HS-PS1-1. Use the periodic table as a model to predict the relative properties of elements based on the patterns of electrons in the outermost energy level of atoms.

Disciplinary Core Ideas

PS1.A: Structure and Properties of Matter

  • Each atom has a charged sub-structure consisting of a nucleus, which is made of protons and neutrons, surrounded by electrons. (HS-PS1-1)
  • The periodic table orders elements horizontally by the number of protons in the atom's nucleus and places those with similar chemical properties in columns. The repeating patterns of this table reflect patterns of outer electron states. (HS-PS1-1), (HS-PS1-2)
Students apply what they have learned about protons, neutrons, and electrons to play a game to begin to learn about the structure of the periodic table. Students focus mainly on the meaning of atomic number, atomic mass, and the number of protons, neutrons, and electrons in an atom on the periodic table.

Science and Engineering Practices

Developing and Using Models

  • Develop a model to predict and/or describe phenomena. (MS-PS1-1)
  • Use a model to predict the relationships between systems or between components of a system. (HS-PS1-1)
Students use information from the periodic table such as atomic number and atomic mass as a type of model to represent an element. Students see that the number of protons equals the number of electrons in an atom.

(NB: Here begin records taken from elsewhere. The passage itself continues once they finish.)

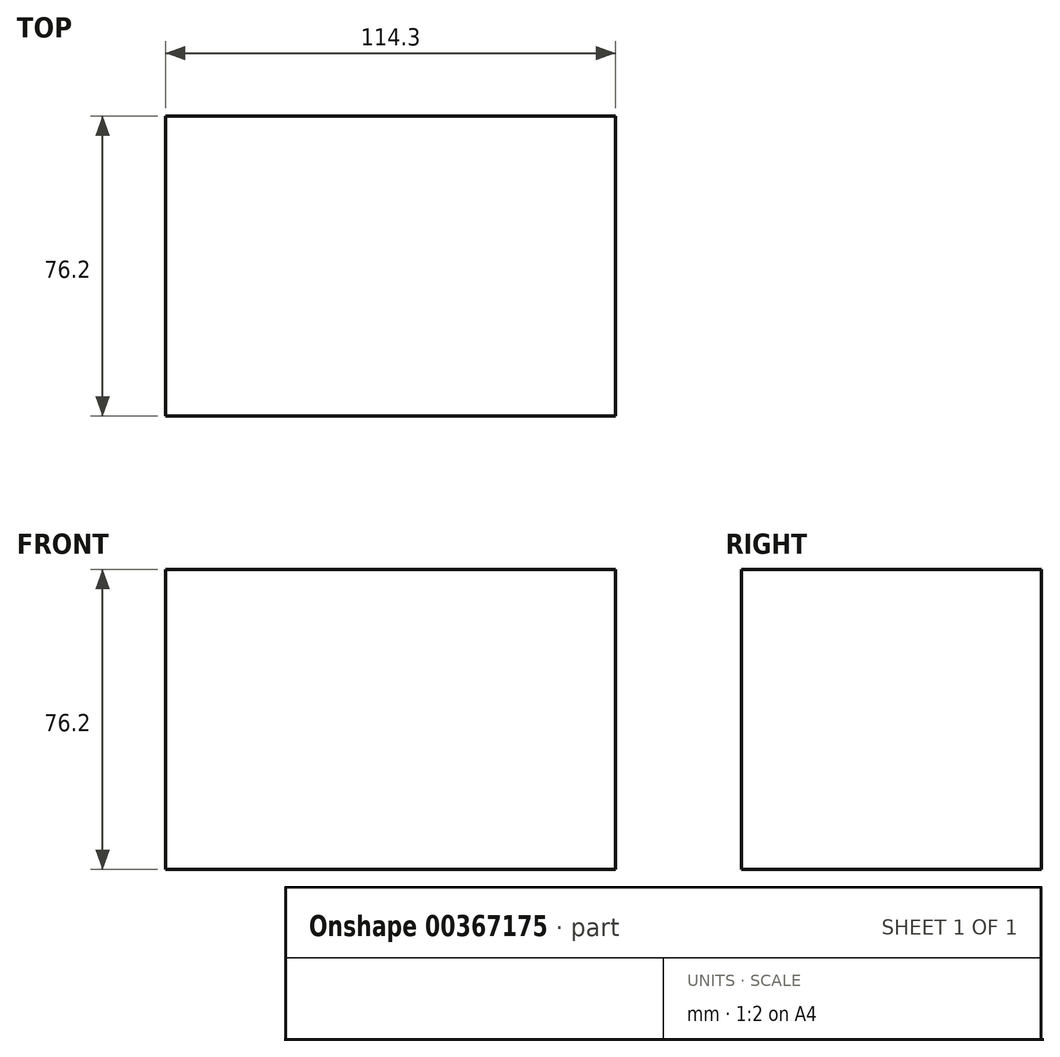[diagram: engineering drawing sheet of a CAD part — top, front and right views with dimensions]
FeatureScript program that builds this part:
annotation { "Feature Type Name" : "Feature", "Feature Type Description" : "" }
export const myFeature = defineFeature(function(context is Context, id is Id, definition is map)
    precondition{}
    {
        {
            var Q0;
            Q0=qCreatedBy(makeId("Front.planeOp"),FACE);
            var sketch = newSketch(context, id + "F0", { "sketchPlane" : qUnion([Q0])});
            skLineSegment(sketch, "E0.bottom", {"start": v(-19.31, 44.5) * mm, "end": v(94.99, 44.5) * mm});
            skLineSegment(sketch, "E0.top", {"start": v(-19.31, -31.7) * mm, "end": v(94.99, -31.7) * mm});
            skLineSegment(sketch, "E0.left", {"start": v(-19.31, 44.5) * mm, "end": v(-19.31, -31.7) * mm});
            skLineSegment(sketch, "E0.right", {"start": v(94.99, 44.5) * mm, "end": v(94.99, -31.7) * mm});
            skSolve(sketch);
        }
        {
            var Q0;
            Q0 = qSketchRegion(id + "F0", true);
            extrude(context, id + "F1", {"entities" : qUnion([Q0]), "depth" : 76.2 * mm});
        }
    });
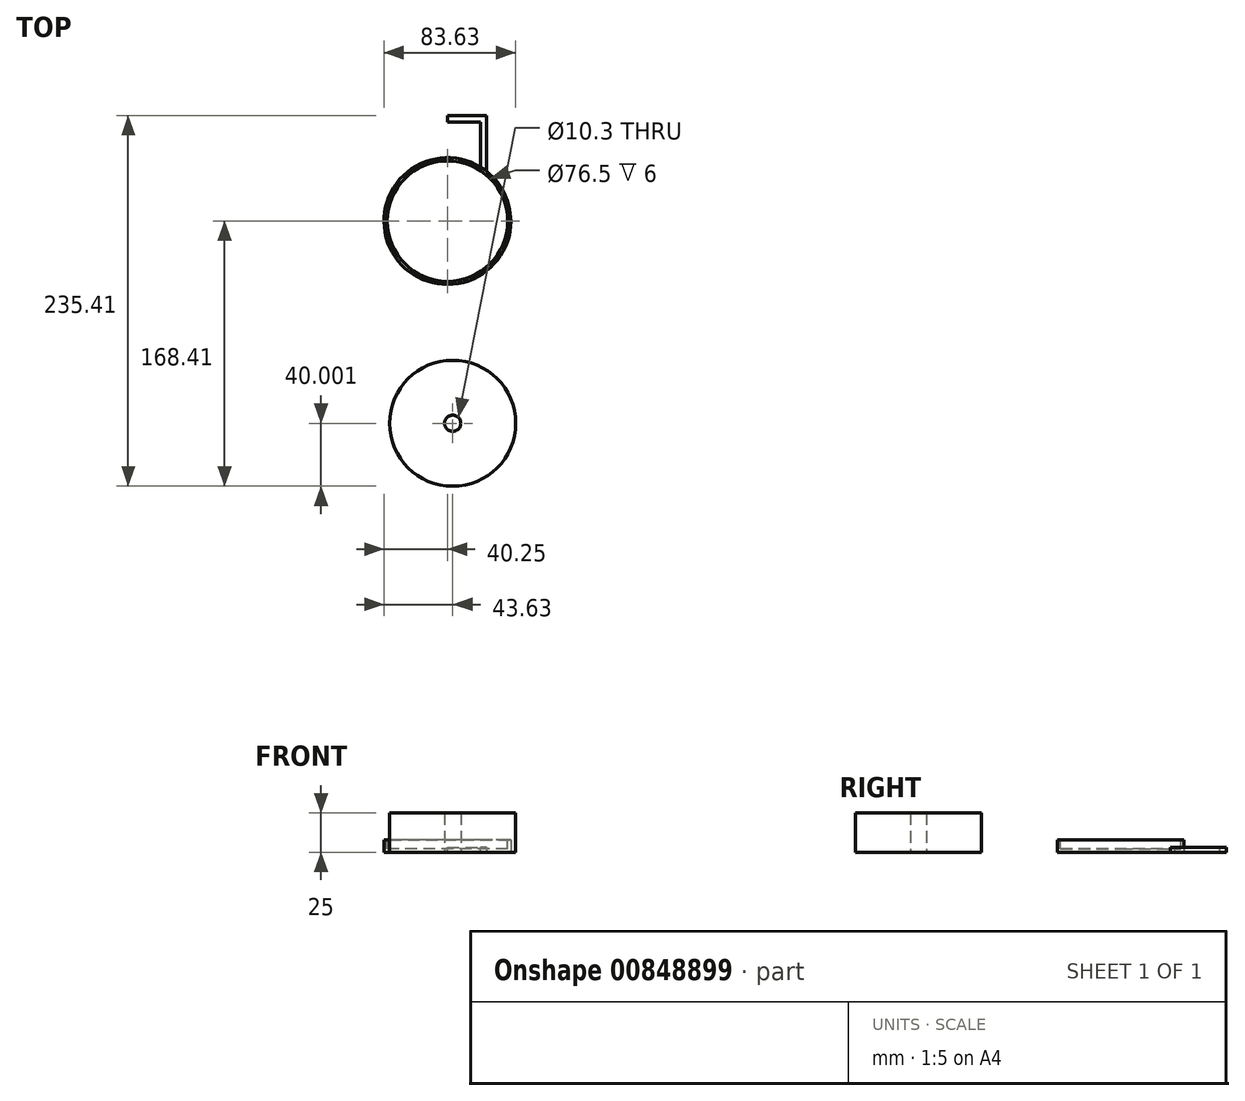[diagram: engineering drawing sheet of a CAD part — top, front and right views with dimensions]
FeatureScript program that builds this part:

Students also see that the number of protons and the atomic mass can be used to determine the number of neutrons the element is likely to have. .

Crosscutting Concepts

Patterns

  • Different patterns may be observed at each of the scales at which a system is studied and can provide evidence for causality in explanations of phenomena. (HS-PS1-1), (HS-PS1-3)
Students will observe patterns in the way that each new element in the periodic table has one more proton than the element before. Students will also see that the number of electrons always equals the number of protons in an element on the periodic table. Students will see that they can always determine the number of neutrons an element is likely to have by determining what number they need to add to the atomic number (number of protons) to get close to the atomic mass.